Worse yet, their relationship is all kinds of unhealthy. The minute they start dating, neither of them cares about anything else anymore. They engage in all sorts of reckless behavior that results in his getting booted from their spoiled kid prep school, and they have the nerve to be angry with her sister and with Kurt. What? Sure, later in the book Isla comes to the realization that, guess what, she and Josh are responsible for what's happened, but I vehemently disliked her when her illicit trip to Spain with Josh was first discovered. Even when she has him, Isla can't do anything more than obsess about Josh. She combs the Internet looking for more detail on him, she stops caring about her grades, and she can't be bothered to figure out on her own where she should go to college. Again, these are horrible, privilege-soaked problems. She all but throws away her entire future for a boy she's dated for four whole weeks.
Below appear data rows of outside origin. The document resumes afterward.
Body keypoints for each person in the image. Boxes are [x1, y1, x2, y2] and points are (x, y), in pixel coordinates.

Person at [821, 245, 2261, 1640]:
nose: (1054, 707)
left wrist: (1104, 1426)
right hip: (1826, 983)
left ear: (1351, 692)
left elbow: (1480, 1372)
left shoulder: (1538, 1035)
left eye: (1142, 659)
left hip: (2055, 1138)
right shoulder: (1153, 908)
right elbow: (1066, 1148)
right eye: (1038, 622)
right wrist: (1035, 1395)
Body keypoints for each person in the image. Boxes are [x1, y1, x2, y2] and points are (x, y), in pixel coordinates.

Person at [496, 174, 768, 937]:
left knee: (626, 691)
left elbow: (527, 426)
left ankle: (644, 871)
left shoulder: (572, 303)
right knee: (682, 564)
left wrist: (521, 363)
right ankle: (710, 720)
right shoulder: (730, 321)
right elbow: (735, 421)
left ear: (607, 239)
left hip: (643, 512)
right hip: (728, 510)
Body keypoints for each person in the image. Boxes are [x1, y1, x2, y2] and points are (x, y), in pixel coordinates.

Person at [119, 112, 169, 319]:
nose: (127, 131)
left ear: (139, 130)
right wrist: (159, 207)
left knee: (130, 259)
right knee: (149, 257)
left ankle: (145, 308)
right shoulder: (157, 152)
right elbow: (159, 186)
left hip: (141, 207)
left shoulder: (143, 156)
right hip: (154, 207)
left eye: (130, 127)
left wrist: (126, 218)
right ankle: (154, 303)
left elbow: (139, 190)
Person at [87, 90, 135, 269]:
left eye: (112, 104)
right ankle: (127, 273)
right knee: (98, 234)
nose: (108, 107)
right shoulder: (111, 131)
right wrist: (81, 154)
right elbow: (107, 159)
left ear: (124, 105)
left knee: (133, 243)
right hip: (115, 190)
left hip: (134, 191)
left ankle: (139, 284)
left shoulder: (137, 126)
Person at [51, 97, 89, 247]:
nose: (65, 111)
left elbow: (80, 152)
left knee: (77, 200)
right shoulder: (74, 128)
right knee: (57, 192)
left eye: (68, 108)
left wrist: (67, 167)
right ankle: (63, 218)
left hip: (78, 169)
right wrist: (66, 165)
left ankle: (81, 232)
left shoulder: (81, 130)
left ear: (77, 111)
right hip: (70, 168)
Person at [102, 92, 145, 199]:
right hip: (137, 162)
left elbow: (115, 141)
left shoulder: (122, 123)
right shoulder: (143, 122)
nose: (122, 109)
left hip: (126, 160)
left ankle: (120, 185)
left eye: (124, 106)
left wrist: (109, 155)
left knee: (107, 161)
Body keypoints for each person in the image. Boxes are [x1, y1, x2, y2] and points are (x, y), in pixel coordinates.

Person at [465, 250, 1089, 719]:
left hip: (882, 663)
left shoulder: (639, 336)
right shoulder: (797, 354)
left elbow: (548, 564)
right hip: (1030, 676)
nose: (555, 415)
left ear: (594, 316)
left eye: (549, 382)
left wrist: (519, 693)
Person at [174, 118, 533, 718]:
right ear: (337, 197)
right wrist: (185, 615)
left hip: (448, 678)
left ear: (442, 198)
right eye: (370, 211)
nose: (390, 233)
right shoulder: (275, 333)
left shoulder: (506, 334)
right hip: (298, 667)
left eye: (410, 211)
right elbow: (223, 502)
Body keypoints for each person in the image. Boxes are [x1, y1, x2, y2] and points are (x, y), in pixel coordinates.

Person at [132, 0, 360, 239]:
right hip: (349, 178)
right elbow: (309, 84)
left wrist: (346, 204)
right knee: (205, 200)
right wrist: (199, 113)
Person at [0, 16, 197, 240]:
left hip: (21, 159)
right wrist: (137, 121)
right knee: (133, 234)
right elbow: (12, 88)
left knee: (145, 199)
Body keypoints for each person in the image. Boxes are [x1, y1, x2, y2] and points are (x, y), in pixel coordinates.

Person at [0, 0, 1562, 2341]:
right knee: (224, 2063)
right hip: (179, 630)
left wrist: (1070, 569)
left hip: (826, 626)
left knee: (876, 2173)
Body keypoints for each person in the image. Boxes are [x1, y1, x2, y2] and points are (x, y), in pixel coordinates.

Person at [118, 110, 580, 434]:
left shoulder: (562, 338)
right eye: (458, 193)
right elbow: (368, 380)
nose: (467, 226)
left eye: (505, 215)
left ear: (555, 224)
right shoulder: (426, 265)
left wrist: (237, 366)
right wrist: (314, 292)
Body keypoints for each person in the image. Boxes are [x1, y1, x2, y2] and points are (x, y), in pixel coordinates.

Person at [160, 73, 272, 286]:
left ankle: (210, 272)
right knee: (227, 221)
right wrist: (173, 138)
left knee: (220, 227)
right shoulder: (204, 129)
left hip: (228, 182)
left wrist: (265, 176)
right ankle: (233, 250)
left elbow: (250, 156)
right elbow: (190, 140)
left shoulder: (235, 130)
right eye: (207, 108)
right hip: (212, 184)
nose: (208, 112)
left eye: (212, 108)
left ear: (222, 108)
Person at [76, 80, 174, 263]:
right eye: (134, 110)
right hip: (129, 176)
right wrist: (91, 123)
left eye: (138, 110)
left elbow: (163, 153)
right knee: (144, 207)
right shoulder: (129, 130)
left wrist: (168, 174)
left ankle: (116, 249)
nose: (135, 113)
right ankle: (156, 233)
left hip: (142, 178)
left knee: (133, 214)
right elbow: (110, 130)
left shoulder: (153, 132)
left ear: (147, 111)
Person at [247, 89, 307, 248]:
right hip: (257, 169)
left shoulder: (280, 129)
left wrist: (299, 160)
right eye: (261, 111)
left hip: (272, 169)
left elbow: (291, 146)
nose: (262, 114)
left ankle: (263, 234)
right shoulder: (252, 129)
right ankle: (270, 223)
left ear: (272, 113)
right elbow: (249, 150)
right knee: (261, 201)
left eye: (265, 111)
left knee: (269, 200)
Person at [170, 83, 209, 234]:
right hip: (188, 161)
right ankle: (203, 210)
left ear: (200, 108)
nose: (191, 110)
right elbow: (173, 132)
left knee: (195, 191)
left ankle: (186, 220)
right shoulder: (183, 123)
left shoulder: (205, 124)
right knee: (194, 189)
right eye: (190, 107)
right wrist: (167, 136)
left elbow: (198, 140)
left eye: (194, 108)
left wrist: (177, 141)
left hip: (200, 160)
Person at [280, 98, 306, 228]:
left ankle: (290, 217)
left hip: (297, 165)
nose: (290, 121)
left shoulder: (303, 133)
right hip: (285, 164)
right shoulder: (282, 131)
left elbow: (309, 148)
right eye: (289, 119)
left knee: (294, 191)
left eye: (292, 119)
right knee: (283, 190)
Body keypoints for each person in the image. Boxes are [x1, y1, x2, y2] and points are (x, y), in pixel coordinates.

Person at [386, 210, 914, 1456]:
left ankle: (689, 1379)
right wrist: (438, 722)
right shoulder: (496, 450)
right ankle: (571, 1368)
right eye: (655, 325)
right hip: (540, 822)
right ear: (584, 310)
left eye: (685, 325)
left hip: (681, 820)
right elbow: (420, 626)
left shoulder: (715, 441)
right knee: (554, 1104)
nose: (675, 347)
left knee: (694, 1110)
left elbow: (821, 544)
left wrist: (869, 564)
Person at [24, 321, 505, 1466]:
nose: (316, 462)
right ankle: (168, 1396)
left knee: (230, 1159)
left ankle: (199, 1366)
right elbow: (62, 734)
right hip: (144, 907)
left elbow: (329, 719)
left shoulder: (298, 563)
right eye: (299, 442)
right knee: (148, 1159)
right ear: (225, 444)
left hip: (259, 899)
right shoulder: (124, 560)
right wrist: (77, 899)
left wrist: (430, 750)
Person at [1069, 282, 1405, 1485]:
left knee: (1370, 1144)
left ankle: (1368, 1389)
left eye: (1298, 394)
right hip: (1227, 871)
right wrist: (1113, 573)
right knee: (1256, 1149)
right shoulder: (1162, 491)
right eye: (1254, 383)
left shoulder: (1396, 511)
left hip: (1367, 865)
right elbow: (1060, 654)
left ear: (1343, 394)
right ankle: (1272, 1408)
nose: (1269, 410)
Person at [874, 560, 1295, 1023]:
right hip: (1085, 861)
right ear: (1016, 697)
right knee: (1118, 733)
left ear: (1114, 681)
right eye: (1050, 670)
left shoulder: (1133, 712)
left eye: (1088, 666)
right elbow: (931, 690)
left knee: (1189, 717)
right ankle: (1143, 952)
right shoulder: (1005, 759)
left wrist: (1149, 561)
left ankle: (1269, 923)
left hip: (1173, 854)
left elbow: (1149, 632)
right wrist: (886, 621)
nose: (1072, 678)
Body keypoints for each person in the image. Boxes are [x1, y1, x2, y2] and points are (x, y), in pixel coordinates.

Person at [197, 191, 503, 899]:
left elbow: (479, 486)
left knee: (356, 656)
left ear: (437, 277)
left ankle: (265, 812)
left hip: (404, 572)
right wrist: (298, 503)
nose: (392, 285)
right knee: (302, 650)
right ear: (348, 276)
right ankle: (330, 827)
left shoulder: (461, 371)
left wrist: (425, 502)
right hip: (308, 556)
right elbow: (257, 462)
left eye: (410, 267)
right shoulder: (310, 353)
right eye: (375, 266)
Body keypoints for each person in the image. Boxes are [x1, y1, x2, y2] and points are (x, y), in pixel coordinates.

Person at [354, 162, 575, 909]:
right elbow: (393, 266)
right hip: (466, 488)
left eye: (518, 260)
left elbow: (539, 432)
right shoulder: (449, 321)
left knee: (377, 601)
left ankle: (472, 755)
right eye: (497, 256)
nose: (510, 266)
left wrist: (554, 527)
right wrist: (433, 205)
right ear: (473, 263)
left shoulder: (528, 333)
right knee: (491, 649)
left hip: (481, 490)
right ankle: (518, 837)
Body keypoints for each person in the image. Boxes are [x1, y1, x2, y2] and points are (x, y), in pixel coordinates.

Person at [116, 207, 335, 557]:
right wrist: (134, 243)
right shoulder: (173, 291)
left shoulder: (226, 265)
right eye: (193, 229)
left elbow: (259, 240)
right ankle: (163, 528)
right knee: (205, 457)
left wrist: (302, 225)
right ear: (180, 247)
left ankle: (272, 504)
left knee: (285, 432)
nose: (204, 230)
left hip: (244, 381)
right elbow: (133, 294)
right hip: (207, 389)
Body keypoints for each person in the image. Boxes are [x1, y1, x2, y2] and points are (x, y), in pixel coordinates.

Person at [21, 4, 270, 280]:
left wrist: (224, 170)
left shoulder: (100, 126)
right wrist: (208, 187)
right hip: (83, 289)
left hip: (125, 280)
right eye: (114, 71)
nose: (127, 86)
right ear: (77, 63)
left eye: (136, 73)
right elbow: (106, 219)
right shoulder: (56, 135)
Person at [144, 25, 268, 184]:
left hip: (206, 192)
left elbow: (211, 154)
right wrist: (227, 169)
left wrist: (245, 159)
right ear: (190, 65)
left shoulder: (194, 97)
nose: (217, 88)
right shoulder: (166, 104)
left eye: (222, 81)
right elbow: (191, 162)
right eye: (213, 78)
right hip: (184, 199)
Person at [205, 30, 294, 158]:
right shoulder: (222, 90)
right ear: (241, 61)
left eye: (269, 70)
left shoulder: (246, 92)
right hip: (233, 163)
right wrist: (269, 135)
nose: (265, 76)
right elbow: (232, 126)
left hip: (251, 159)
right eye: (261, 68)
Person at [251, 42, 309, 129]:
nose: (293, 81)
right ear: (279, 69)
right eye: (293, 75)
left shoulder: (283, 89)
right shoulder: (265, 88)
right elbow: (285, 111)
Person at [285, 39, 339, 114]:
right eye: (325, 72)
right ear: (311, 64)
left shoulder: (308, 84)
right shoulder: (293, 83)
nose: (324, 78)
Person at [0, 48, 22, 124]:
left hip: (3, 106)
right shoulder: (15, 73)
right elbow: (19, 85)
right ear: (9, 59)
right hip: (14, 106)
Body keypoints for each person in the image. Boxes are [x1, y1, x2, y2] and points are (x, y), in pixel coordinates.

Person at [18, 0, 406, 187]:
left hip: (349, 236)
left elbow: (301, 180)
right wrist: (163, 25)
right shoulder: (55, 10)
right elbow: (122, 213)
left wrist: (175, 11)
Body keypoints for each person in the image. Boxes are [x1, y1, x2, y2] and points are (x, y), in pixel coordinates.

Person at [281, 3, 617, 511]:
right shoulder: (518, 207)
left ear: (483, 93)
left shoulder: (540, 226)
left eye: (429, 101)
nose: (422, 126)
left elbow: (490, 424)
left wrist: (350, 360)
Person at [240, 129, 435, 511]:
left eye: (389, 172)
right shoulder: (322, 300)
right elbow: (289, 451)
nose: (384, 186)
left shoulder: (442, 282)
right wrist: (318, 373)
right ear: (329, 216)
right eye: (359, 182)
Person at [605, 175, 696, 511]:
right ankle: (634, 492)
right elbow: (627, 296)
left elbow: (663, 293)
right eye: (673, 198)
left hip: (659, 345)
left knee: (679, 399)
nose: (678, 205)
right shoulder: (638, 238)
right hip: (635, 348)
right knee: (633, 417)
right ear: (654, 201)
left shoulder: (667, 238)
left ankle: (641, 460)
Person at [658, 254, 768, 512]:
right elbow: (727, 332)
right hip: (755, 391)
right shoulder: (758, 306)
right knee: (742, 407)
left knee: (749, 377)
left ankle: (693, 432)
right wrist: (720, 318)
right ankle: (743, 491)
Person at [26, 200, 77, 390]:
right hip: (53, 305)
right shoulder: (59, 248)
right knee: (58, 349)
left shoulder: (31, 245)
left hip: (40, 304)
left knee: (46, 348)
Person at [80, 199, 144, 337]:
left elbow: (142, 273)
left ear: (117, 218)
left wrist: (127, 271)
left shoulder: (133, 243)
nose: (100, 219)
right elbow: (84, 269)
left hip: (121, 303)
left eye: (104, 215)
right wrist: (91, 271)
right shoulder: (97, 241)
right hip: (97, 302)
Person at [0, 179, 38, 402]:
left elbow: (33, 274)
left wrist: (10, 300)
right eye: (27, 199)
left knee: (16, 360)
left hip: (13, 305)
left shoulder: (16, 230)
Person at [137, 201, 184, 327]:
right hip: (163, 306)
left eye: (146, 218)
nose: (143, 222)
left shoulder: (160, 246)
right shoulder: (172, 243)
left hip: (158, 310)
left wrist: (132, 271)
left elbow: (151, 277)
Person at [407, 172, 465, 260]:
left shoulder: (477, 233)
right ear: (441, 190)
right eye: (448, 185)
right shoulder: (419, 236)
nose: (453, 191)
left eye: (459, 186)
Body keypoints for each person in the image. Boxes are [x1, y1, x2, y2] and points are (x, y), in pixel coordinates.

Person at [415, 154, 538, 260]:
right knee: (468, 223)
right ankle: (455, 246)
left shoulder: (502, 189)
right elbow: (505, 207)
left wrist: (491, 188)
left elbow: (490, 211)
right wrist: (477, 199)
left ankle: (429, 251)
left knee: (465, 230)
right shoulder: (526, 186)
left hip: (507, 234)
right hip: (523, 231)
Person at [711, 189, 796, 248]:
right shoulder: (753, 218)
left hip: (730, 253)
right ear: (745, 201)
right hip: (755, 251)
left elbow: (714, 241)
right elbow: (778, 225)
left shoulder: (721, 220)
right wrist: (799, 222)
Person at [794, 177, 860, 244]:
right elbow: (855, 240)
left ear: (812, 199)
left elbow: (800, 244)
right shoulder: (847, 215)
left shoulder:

I hate that message. I hate that these books, in many ways, promote the idea that young love like this is the be all and end all. It's not healthy. I know it feels that way at the time--I really, really remember how viscerally I felt it when I was seventeen--but that doesn't make the way it's portrayed here right. Now that I think about it, in every book in this series, the couples end up building their whole future around one another. Instead of pursuing the things they want in the best places to pursue them, they make compromises. Yes, compromises are necessary in love, but NOT when it's your whole future you're talking about. And while it's sweet that St. Clair and Anna get engaged in a significant spot in Paris, they are NINETEEN. Nineteen. No. I'm tired of YA authors equating young love with destiny. I know this is hardly a new thing, but that makes it even worse. Shouldn't we be more enlightened by this point? Shouldn't we be emphasizing to young people that, while their relationships are important, so are their futures? Shouldn't we encourage them to explore, to set goals to try to get all they want out of life? Shouldn't we tell them that if the love is real, it will wait until those important goals are met? Instead, books like this gloss over the fact that permanently altering the course of your life for someone will have lifelong consequences and may lead to lifelong regrets.

I'm sure by now it's obvious how vehemently I dislike this book. I'm sorry that I read it. It's left a bad taste in my mouth for the entire series. I keep returning to a blurb from another YA author, Tahereh Mafi, who calls Perkins the "Jane Austen of our generation". Are you for serious? You must not be reading the same Austen novels I've read, because in those books Austen's heroines are firmly and always true to themselves. They make mistakes, they act badly, but never do they compromise their own hopes, dreams, and beliefs. Elizabeth Bennet would shudder at the thought of being compared to a character like Isla because, unlike Isla, Elizabeth knows that believing in her own convictions, in staying true to her own character, is the most important thing a person can do. I think I need to go read Jane Eyre to purge myself of this book.